Zatrzymani w miniony weekend amatorzy jazdy „na podwójnym gazie” to efekt kontroli wodzisławskich mundurowych oraz interwencji związanych z zaistniałymi zdarzeniami.
Najpoważniejsze ze zdarzeń miało miejsce wczoraj ok. godz. 19:00 w Rydułtowach na ul. Strzody. Kierujący samochodem marki Opel Astra wpadł w poślizg, zjechał na pobocze, gdzie uderzył w ogrodzenie oraz słup energetyczny. Jak się później okazało 31-latek był nietrzeźwy, badanie wykazało w jego organizmie ponad pół promila alkoholu. Mężczyzna trafił do szpitala z obrażeniami głowy i kręgosłupa.
Nietrzeźwy był również kierujący samochodem marki Audi A4, który wczoraj nad ranem wypadł z drogi i uderzył w baner reklamowy na ulicy Łużyckiej w Wodzisławiu Śląskim. W tym zdarzeniu na szczęście nikt nie doznał obrażeń. Kierujący, 50-letni wodzisławianin „popisał” się wynikiem 1 promila.
Inny nietrzeźwy kierowca wpadł dzięki czujności mundurowych ogniwa patrolowo-interwencyjnego. Policjanci wczoraj około 1:00 w nocy zauważyli na stacji paliw mężczyznę wchodzącego do samochodu, który swoim wyglądem wzbudził ich podejrzenia, co do stanu trzeźwości. Policjanci zatrzymali kierującego zanim jeszcze zdążył wyjechać na ulicę Jastrzębską. Okazało się, że ich przypuszczenia były słuszne. 31-letni kierowca wydmuchał ponad 2 promile alkoholu.
Najwięcej alkoholu, spośród weekendowych nieodpowiedzialnych kierowców, miała 47-letnia kierująca samochodem marki Hyundai I30. Nie wiadomo jak zakończył by się jej pijacki rajd ulicami Marklowic, gdyby w porę nie zareagował funkcjonariusz wodzisławskiej komendy będący w czasie wolnym od służby. Policjant zauważył hyundaia, który poruszał się „wężykiem” ulicą Wiosny Ludów. W momencie, gdy kierująca zatrzymała się na parkingu funkcjonariusz swoim pojazdem zajechał jej drogę uniemożliwiając dalszą jazdę. Na miejscu szybko pojawili się, wcześniej zaalarmowani koledzy na służbie, którzy przeprowadzili badanie trzeźwości kierującej.
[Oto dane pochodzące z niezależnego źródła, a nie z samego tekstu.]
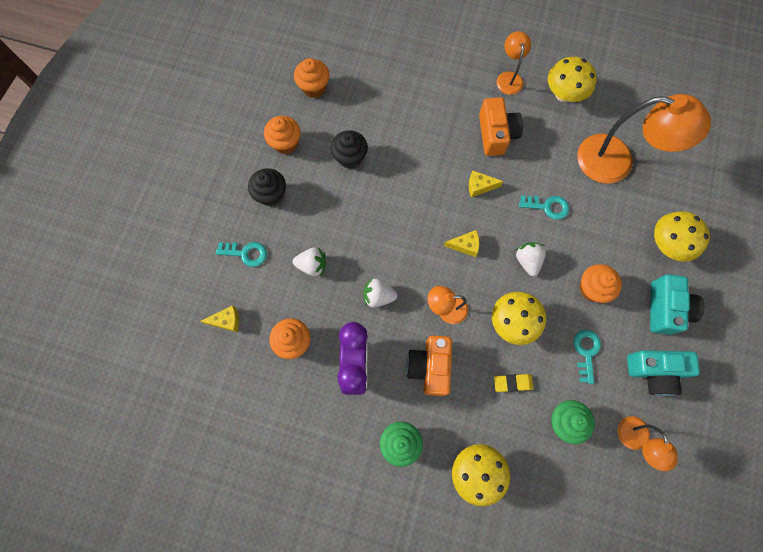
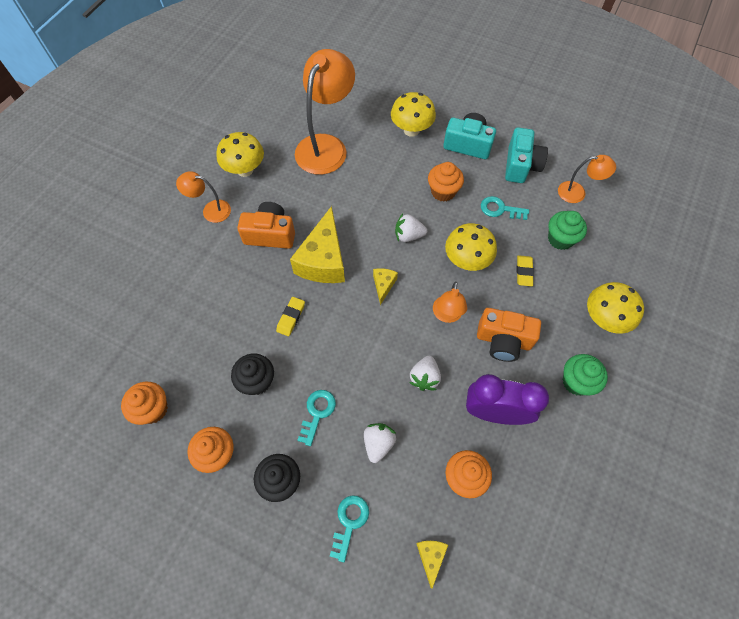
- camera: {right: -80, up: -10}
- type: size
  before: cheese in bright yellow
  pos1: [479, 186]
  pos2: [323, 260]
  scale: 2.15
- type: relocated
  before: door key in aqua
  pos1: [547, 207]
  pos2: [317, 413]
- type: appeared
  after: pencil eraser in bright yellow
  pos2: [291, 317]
Mieszkanka Radlina miała w swoim organizmie prawie 3 promile alkoholu.
Przypominamy, że kierowanie pojazdem w stanie nietrzeźwości jest przestępstwem, za które kodeks karny przewiduje karę pozbawienia wolności do lat 2. Ponadto wiąże się to z utratą prawa jazdy minimum na 3 lata oraz obowiązkiem wpłaty co najmniej 5 tys. zł na Fundusz Pomocy Pokrzywdzonym oraz Pomocy Postpenitencjarnej.